Noisy Singapore Air Force jets irk some Sanson residents
Manawatū residents fear howling pets and shaking houses could become the new normal if a defence deal is forged between Singapore and New Zealand.
The Singapore Air Force concluded a four-week flying exercise, involving six F16 fighter jets, at Ohakea Air Force Base on Monday.
But a proposed bill to turn the base into a permanent training arena for Singaporean military staff has raised concerns about the impact on residents in the nearby towns of Sanson and Bulls.
In February, the New Zealand Defence Force confirmed officials were in talks with the Government to set up a pilots’ training base at Ohakea.
Should Ohakea assume the role, then a Singapore Air Force F15 fighter would be based there.
About 200 Singapore military personnel and their families would be based in Manawatū, bringing about 500 people into the region.
But the plan has been met with resistance from some residents in neighbouring towns who say the noise from jets during the recent training exercise was “deafening”.
“Sometimes they’re so low you can see the pilot,” Sanson resident Bill Tooley said. “I’m only guessing but it wouldn’t be much more than 100 metres.”
Tooley said he lived down the road from a dog breeder, and one of his neighbours raised animals on a lifestyle block.
The jets often startled the animals, he said
In less than 30 minutes, Stuff viewed four separate aircraft flying over Tooley’s house.
“If you buy near an air base you can’t complain too much, but I’d like to see the flight paths changed occasionally so we could share [disruption from aircraft] with neighbouring villages,” Tooley said.
Defence Minister Mark Mitchell said Singapore had asked the Government to consider accommodating F15 fighter jet training at Ohakea long term.
Both countries were carrying out studies to enable everyone to make an informed decision on a proposal, Mitchell said.
“But we have similar values and it could be a good fit.”
Mitchell said the recent exercise was timely, and would provide valuable data about how basing F15s at Ohakea might work for New Zealand’s Air Force.
“The Government is committed to following a good process and is firmly committed to work closely on this with local communities through their mayors and councils. That engagement has already begun,” he said.

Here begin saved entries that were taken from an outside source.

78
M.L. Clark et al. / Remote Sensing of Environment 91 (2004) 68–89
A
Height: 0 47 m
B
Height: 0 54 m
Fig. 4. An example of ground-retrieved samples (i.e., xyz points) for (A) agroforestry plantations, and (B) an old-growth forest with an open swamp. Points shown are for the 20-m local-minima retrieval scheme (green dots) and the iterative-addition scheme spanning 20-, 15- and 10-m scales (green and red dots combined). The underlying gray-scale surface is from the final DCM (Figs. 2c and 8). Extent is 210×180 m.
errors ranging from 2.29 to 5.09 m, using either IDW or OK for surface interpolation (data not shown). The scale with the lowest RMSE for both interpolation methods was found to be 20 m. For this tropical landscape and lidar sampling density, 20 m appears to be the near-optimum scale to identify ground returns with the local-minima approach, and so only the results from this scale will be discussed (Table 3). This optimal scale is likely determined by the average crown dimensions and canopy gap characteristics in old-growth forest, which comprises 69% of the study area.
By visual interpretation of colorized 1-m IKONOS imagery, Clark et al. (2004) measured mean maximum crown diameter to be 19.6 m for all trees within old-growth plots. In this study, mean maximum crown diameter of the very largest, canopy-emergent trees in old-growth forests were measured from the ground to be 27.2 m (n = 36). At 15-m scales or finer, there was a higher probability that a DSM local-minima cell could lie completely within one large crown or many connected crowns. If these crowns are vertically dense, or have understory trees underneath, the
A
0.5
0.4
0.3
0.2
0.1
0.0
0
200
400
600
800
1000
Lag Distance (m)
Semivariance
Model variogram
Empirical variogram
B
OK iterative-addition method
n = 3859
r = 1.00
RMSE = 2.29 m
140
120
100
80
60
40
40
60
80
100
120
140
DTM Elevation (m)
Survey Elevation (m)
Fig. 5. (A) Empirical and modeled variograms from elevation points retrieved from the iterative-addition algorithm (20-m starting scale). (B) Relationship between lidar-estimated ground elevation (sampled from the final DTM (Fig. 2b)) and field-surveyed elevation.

“There is a lot of work to be done before the possibility could come to fruition.”
A New Zealand Defence Force spokesperson said the public response about the F16s had been largely positive, but all noise complaints were taken “seriously”.
Given Sanson’s proximity to Ohakea, it was no surprise residents had experienced more noise, particularly when the F16 came in to land, the spokesperson said.
“This consideration has been incorporated in the flight profiles adopted as well as the training schedule.”
Manawatū District Council spokesman Paul Stein said the council had not received any noise complaints about the training exercise.